Problem to solve:
Copies of all lines containing the string "text" are needed from the data below.

Provided entries:
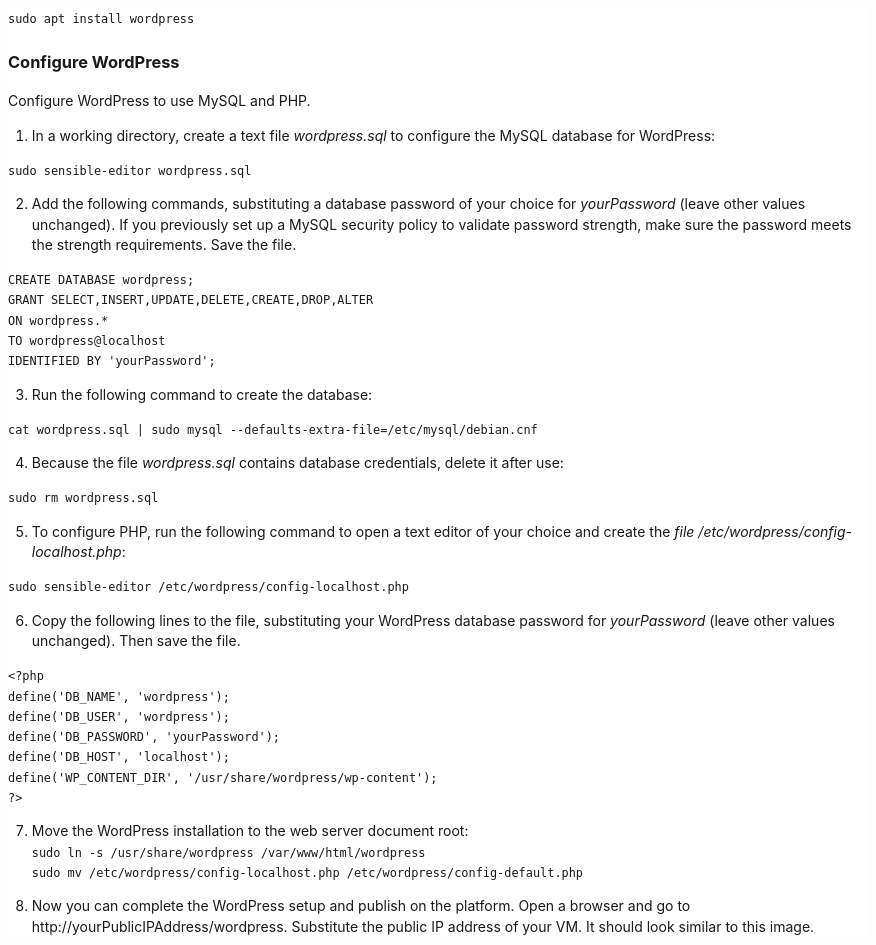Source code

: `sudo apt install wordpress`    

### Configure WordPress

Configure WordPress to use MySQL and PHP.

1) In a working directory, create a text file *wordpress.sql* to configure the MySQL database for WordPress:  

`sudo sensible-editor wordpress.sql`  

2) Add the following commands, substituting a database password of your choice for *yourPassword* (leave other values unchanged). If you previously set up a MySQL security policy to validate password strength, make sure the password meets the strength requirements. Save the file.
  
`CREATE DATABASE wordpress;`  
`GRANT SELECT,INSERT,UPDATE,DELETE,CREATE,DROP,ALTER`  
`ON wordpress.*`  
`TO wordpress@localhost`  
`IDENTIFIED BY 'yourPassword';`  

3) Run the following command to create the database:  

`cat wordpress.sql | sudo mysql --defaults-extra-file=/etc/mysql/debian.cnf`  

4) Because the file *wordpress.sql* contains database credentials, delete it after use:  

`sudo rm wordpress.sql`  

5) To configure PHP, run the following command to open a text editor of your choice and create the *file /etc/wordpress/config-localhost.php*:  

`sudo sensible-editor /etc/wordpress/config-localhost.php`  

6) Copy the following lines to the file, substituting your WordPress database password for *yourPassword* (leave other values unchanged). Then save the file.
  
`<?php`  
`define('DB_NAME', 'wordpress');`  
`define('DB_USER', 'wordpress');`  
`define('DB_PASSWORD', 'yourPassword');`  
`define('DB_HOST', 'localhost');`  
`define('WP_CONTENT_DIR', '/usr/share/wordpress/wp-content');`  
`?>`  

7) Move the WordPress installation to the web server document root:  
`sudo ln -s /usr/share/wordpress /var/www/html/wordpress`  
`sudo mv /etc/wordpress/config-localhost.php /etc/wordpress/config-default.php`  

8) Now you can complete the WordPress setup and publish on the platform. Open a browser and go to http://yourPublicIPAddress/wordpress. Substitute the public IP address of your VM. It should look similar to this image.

Solution to the problem:
1) In a working directory, create a text file *wordpress.sql* to configure the MySQL database for WordPress:  
5) To configure PHP, run the following command to open a text editor of your choice and create the *file /etc/wordpress/config-localhost.php*:  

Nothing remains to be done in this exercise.